- WHAT TO DO -
Reproduce the items below with every occurrence of "Usato" switched to "Second-hand" and all other text left unchanged, omitting the pictures from your output.

- EXTRACTED MATERIAL -
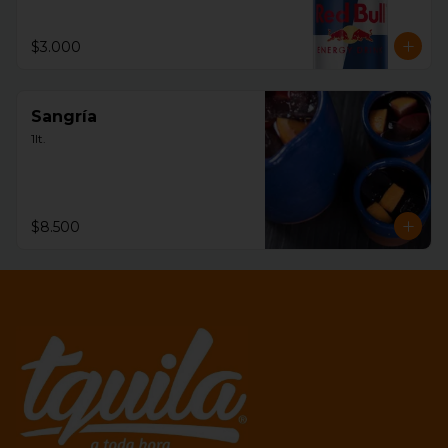
$3.000
Sangría
1lt.
$8.500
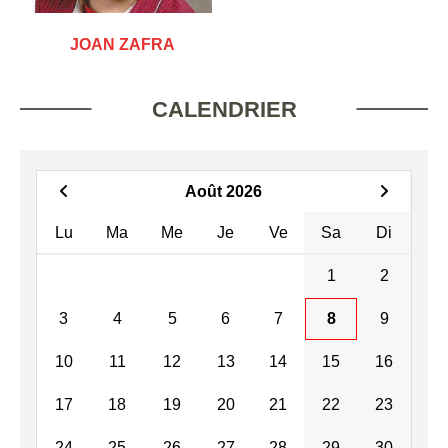
JOAN ZAFRA
CALENDRIER
Août 2026
Lu
Ma
Me
Je
Ve
Sa
Di
1
2
3
4
5
6
7
8
9
10
11
12
13
14
15
16
17
18
19
20
21
22
23
24
25
26
27
28
29
30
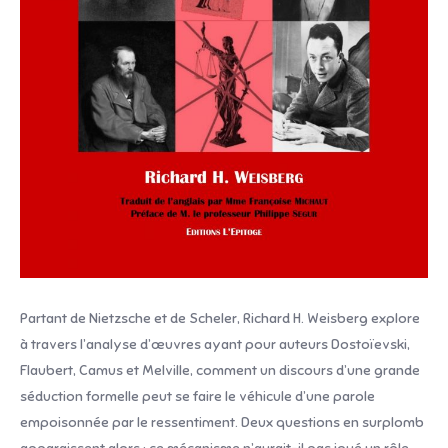
Partant de Nietzsche et de Scheler, Richard H. Weisberg explore
à travers l’analyse d’œuvres ayant pour auteurs Dostoïevski,
Flaubert, Camus et Melville, comment un discours d’une grande
séduction formelle peut se faire le véhicule d’une parole
empoisonnée par le ressentiment. Deux questions en surplomb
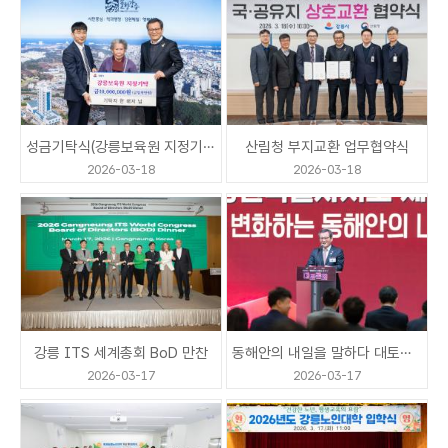
들음터 소개
성금기탁식(강릉보육원 지정기탁 한 매자님)
산림청 부지교환 업무협약식
2026-03-18
2026-03-18
공지사항
일별현황요약
강릉 ITS 세계총회 BoD 만찬
동해안의 내일을 말하다 대토론회
2026-03-17
2026-03-17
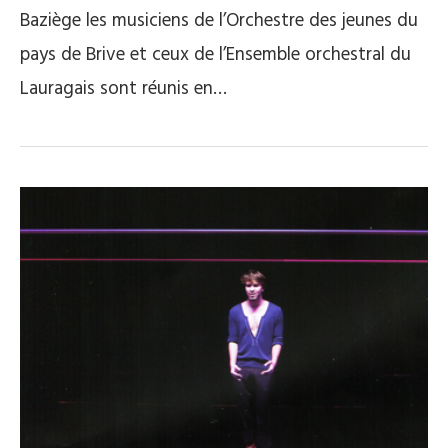
Baziège les musiciens de l’Orchestre des jeunes du
pays de Brive et ceux de l’Ensemble orchestral du
Lauragais sont réunis en…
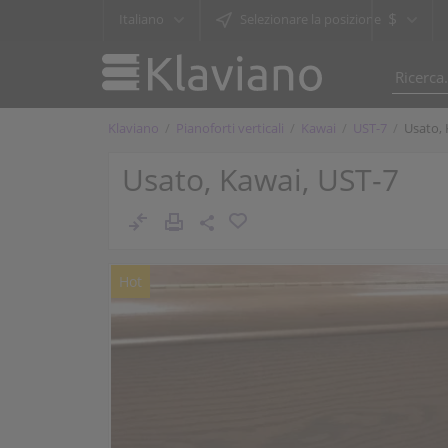
$
Italiano
Selezionare la posizione
Klaviano
Pianoforti verticali
Kawai
UST-7
Usato, 
Usato, Kawai, UST-7
Hot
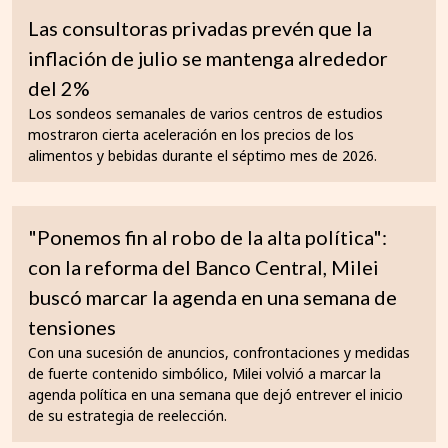
Las consultoras privadas prevén que la
inflación de julio se mantenga alrededor
del 2%
Los sondeos semanales de varios centros de estudios
mostraron cierta aceleración en los precios de los
alimentos y bebidas durante el séptimo mes de 2026.
"Ponemos fin al robo de la alta política":
con la reforma del Banco Central, Milei
buscó marcar la agenda en una semana de
tensiones
Con una sucesión de anuncios, confrontaciones y medidas
de fuerte contenido simbólico, Milei volvió a marcar la
agenda política en una semana que dejó entrever el inicio
de su estrategia de reelección.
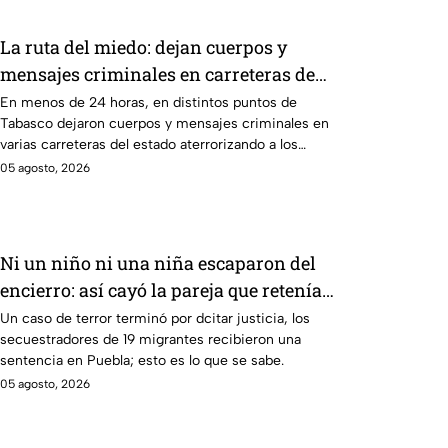
La ruta del miedo: dejan cuerpos y
mensajes criminales en carreteras de
Tabasco en un solo día
En menos de 24 horas, en distintos puntos de
Tabasco dejaron cuerpos y mensajes criminales en
varias carreteras del estado aterrorizando a los
habitantes. El gobierno no puede controlar la crisis
05 agosto, 2026
de violencia.
Ni un niño ni una niña escaparon del
encierro: así cayó la pareja que retenía a
19 migrantes en Puebla
Un caso de terror terminó por dcitar justicia, los
secuestradores de 19 migrantes recibieron una
sentencia en Puebla; esto es lo que se sabe.
05 agosto, 2026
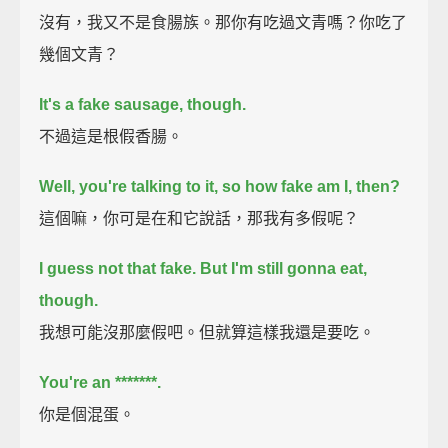
沒有，我又不是食腸族。那你有吃過文青嗎？你吃了
幾個文青？
It's a fake sausage, though.
不過這是根假香腸。
Well, you're talking to it, so how fake am I, then?
這個嘛，你可是在和它說話，那我有多假呢？
I guess not that fake.
But I'm still gonna eat,
though.
我想可能沒那麼假吧。但就算這樣我還是要吃。
You're an *******.
你是個混蛋。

- WRITTEN REPLY -
$3.000
Sangría
1lt.
$8.500
JOAN ZAFRA
CALENDRIER
Août 2026
Lu
Ma
Me
Je
Ve
Sa
Di
1
2
3
4
5
6
7
8
9
10
11
12
13
14
15
16
17
18
19
20
21
22
23
24
25
26
27
28
29
30
Partant de Nietzsche et de Scheler, Richard H. Weisberg explore
à travers l’analyse d’œuvres ayant pour auteurs Dostoïevski,
Flaubert, Camus et Melville, comment un discours d’une grande
séduction formelle peut se faire le véhicule d’une parole
empoisonnée par le ressentiment. Deux questions en surplomb
들음터 소개
성금기탁식(강릉보육원 지정기탁 한 매자님)
산림청 부지교환 업무협약식
2026-03-18
2026-03-18
공지사항
일별현황요약
강릉 ITS 세계총회 BoD 만찬
동해안의 내일을 말하다 대토론회
2026-03-17
2026-03-17
Baziège les musiciens de l’Orchestre des jeunes du
pays de Brive et ceux de l’Ensemble orchestral du
Lauragais sont réunis en…
$
Italiano
Selezionare la posizione
Klaviano
Pianoforti verticali
Kawai
UST-7
Second-hand, 
Second-hand, Kawai, UST-7
Hot
Las consultoras privadas prevén que la
inflación de julio se mantenga alrededor
del 2%
Los sondeos semanales de varios centros de estudios
mostraron cierta aceleración en los precios de los
alimentos y bebidas durante el séptimo mes de 2026.
"Ponemos fin al robo de la alta política":
con la reforma del Banco Central, Milei
buscó marcar la agenda en una semana de
tensiones
Con una sucesión de anuncios, confrontaciones y medidas
de fuerte contenido simbólico, Milei volvió a marcar la
agenda política en una semana que dejó entrever el inicio
de su estrategia de reelección.
La ruta del miedo: dejan cuerpos y
mensajes criminales en carreteras de
Tabasco en un solo día
En menos de 24 horas, en distintos puntos de
Tabasco dejaron cuerpos y mensajes criminales en
varias carreteras del estado aterrorizando a los
habitantes. El gobierno no puede controlar la crisis
05 agosto, 2026
de violencia.
Ni un niño ni una niña escaparon del
encierro: así cayó la pareja que retenía a
19 migrantes en Puebla
Un caso de terror terminó por dcitar justicia, los
secuestradores de 19 migrantes recibieron una
sentencia en Puebla; esto es lo que se sabe.
05 agosto, 2026
沒有，我又不是食腸族。那你有吃過文青嗎？你吃了
幾個文青？
It's a fake sausage, though.
不過這是根假香腸。
Well, you're talking to it, so how fake am I, then?
這個嘛，你可是在和它說話，那我有多假呢？
I guess not that fake.
But I'm still gonna eat,
though.
我想可能沒那麼假吧。但就算這樣我還是要吃。
You're an *******.
你是個混蛋。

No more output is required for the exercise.